Obesity :: Overweight People May Be the Healthiest

Predicting a person’s risk of death from their body mass index or BMI, which takes both their weight and height into consideration, may be less accurate than previously thought, according to a new report.

The study findings suggest that men, at least, who are classified as overweight according to their body mass index (weight in kilograms divided by weight in meters squared), may actually have a lower risk of death than those classified as normal weight.

“The BMI is the most widely used indicator of relative weight status — too high, too low, just right,” according to study author Jerome Timothy Gronniger, an analyst at the Congressional Budget Office in Washington, DC, told.

However, “It is not especially good at predicting mortality for a large fraction of the population, the broad group of people who are not very obese and not underweight,” he told Reuters Health. Gronniger conducted the researcher while a graduate student at the University of Michigan.
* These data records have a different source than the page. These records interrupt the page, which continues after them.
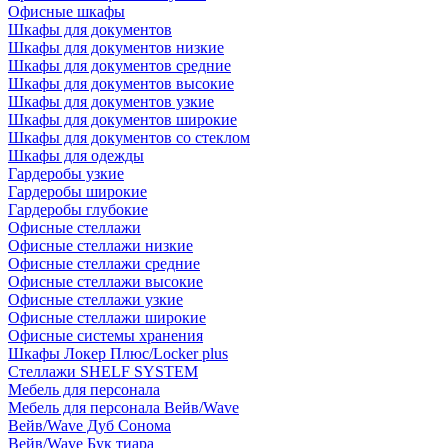
Офисные шкафы
Шкафы для документов
Шкафы для документов низкие
Шкафы для документов средние
Шкафы для документов высокие
Шкафы для документов узкие
Шкафы для документов широкие
Шкафы для документов со стеклом
Шкафы для одежды
Гардеробы узкие
Гардеробы широкие
Гардеробы глубокие
Офисные стеллажи
Офисные стеллажи низкие
Офисные стеллажи средние
Офисные стеллажи высокие
Офисные стеллажи узкие
Офисные стеллажи широкие
Офисные системы хранения
Шкафы Локер Плюс/Locker plus
Стеллажи SHELF SYSTEM
Мебель для персонала
Мебель для персонала Вейв/Wave
Вейв/Wave Дуб Сонома
Вейв/Wave Бук тиара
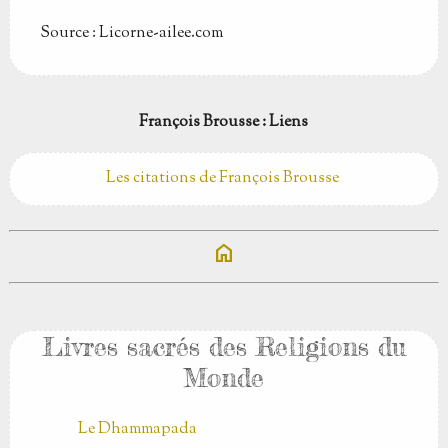
Source : Licorne-ailee.com
François Brousse : Liens
Les citations de François Brousse
home
Livres sacrés des Religions du
Monde
Le Dhammapada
For years, healthcare professionals and researchers have considered a BMI of 20 to 25 to be ideal, and representative of the range for normal-weight individuals. People with a BMI of 25 to 30 are considered overweight, and those with a BMI of 30 or higher are classified as obese.

This definition of obesity was the result of a consensus among the World Health Organization, the Centers for Disease Control and Prevention and various other health bodies. They determined that disease risks increase as an individual’s BMI rises above 25 and that those risks become serious at a BMI of around 30. Still, research has not yet shown a direct link between BMI and mortality risk.